Gather every line in the records below that contains the word "tramwajowego", and copy each line in full. Only matches with the same capitalization count.

▸ **THE INPUT**
--------------------------------
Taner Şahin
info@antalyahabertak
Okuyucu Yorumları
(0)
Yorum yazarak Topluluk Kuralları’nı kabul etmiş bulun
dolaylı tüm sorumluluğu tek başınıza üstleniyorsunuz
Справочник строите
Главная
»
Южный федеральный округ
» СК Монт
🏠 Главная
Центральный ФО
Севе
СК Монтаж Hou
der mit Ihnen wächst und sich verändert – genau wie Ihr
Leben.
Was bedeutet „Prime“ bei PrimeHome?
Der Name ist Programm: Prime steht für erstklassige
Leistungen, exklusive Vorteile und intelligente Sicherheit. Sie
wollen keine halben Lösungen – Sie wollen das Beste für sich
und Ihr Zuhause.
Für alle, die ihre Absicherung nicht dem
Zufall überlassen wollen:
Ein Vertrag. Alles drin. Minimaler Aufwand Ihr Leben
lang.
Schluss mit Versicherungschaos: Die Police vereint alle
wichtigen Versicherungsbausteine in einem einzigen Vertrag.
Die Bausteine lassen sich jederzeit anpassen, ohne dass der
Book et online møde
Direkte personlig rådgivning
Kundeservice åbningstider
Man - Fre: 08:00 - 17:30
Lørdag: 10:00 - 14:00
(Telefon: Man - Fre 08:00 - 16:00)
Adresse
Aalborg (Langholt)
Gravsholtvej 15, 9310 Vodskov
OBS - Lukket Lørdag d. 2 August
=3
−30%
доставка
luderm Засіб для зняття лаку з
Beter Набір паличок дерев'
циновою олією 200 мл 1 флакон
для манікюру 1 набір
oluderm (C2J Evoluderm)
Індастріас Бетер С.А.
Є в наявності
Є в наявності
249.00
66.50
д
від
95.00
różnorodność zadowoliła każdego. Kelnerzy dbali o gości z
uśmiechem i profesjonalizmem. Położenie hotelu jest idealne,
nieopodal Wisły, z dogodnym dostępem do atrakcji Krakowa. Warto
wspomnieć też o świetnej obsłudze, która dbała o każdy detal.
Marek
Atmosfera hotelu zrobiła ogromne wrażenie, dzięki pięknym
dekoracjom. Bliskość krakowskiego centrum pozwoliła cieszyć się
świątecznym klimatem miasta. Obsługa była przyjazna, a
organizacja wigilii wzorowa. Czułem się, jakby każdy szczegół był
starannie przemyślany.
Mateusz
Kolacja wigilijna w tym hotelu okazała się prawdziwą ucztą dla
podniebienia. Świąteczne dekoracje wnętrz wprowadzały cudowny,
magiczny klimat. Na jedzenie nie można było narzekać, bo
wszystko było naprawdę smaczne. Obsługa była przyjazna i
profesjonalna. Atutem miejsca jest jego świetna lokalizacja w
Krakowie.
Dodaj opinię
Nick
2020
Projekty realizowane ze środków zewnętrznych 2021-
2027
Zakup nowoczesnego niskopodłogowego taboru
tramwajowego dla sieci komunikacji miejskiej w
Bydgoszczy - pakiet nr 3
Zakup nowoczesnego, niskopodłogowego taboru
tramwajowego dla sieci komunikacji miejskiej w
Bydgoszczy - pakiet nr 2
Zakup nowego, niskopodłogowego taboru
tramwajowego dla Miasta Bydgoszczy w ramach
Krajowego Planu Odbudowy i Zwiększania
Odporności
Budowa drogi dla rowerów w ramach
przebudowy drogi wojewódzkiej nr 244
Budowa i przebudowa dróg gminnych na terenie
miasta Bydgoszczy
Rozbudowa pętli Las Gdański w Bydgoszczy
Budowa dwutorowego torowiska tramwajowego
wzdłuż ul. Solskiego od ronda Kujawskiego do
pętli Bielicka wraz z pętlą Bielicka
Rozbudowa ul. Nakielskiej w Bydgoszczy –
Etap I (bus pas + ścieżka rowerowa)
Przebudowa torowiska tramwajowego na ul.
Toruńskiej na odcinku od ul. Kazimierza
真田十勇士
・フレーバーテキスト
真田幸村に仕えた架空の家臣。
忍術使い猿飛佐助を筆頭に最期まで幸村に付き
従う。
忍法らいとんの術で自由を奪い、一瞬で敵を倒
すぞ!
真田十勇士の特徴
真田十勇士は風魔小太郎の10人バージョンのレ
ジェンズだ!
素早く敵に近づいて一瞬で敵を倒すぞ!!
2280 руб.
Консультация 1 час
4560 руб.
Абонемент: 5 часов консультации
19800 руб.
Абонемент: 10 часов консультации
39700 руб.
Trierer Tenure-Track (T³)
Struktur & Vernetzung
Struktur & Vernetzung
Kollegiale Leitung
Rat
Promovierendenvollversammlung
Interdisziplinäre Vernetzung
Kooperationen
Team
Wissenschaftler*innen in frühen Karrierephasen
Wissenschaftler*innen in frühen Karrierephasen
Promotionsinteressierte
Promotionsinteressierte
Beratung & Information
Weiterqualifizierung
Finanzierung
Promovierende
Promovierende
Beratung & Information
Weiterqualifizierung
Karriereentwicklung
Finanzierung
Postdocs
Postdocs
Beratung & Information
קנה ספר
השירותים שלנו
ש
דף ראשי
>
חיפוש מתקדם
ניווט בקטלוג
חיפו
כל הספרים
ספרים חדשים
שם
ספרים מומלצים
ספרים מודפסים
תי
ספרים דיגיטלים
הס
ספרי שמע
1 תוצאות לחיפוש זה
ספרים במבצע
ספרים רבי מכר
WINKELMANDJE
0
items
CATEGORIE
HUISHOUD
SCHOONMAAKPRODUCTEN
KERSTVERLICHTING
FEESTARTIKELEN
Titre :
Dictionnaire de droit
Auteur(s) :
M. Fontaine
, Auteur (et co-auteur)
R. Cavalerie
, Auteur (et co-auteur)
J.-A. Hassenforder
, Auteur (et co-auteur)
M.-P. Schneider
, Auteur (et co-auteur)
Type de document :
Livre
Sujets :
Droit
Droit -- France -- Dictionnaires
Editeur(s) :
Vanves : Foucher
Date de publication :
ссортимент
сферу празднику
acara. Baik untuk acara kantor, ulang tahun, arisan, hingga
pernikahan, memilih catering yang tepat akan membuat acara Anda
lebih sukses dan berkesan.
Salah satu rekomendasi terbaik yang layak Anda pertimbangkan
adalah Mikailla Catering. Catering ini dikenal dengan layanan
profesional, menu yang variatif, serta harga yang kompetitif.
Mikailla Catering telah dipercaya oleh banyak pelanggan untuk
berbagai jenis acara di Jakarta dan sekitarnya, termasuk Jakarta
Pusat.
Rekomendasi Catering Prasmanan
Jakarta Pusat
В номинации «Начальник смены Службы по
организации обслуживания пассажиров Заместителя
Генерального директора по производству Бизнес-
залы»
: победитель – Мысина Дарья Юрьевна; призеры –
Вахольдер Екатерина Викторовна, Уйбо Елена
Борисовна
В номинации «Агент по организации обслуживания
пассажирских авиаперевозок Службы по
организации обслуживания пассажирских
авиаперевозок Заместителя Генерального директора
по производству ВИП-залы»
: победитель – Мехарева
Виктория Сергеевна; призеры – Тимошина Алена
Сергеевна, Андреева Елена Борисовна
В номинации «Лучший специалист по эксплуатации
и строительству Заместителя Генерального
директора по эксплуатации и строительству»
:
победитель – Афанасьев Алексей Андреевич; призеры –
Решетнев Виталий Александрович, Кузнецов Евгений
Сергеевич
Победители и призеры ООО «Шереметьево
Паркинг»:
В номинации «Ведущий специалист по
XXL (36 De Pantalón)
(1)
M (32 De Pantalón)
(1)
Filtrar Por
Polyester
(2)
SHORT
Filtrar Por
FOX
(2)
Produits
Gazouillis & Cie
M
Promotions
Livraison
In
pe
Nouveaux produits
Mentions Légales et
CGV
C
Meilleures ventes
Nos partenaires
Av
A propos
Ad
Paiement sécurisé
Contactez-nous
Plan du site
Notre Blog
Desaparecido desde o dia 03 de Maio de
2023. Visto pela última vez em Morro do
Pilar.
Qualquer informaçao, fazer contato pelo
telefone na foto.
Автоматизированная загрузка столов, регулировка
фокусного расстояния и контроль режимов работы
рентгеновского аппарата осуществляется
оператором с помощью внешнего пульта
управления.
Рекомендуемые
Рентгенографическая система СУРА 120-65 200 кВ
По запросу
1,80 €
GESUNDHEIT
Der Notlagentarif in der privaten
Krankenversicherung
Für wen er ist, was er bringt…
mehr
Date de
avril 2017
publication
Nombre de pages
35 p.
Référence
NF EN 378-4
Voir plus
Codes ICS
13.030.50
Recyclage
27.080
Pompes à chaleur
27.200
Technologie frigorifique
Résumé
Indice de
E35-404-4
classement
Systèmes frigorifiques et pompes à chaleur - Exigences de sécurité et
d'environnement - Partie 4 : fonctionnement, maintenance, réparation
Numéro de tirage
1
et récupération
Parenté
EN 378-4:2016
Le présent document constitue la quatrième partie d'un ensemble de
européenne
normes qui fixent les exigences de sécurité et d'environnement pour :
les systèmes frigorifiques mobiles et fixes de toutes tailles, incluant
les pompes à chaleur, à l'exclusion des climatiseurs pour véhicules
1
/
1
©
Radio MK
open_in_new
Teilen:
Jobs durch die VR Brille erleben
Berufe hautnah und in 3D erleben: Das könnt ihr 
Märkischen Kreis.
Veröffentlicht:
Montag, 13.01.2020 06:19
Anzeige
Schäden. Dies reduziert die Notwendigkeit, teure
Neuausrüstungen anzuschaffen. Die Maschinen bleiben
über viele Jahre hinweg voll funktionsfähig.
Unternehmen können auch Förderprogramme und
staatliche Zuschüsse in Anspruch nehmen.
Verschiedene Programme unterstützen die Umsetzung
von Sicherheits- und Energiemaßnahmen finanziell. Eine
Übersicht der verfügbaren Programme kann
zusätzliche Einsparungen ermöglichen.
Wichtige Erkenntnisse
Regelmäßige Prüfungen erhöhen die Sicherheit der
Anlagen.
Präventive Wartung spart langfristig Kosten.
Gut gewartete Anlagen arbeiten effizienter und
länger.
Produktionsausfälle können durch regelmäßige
--------------------------------
▸ **EXERCISE ANSWER**
tramwajowego dla sieci komunikacji miejskiej w
tramwajowego dla sieci komunikacji miejskiej w
tramwajowego dla Miasta Bydgoszczy w ramach
Budowa dwutorowego torowiska tramwajowego
Przebudowa torowiska tramwajowego na ul.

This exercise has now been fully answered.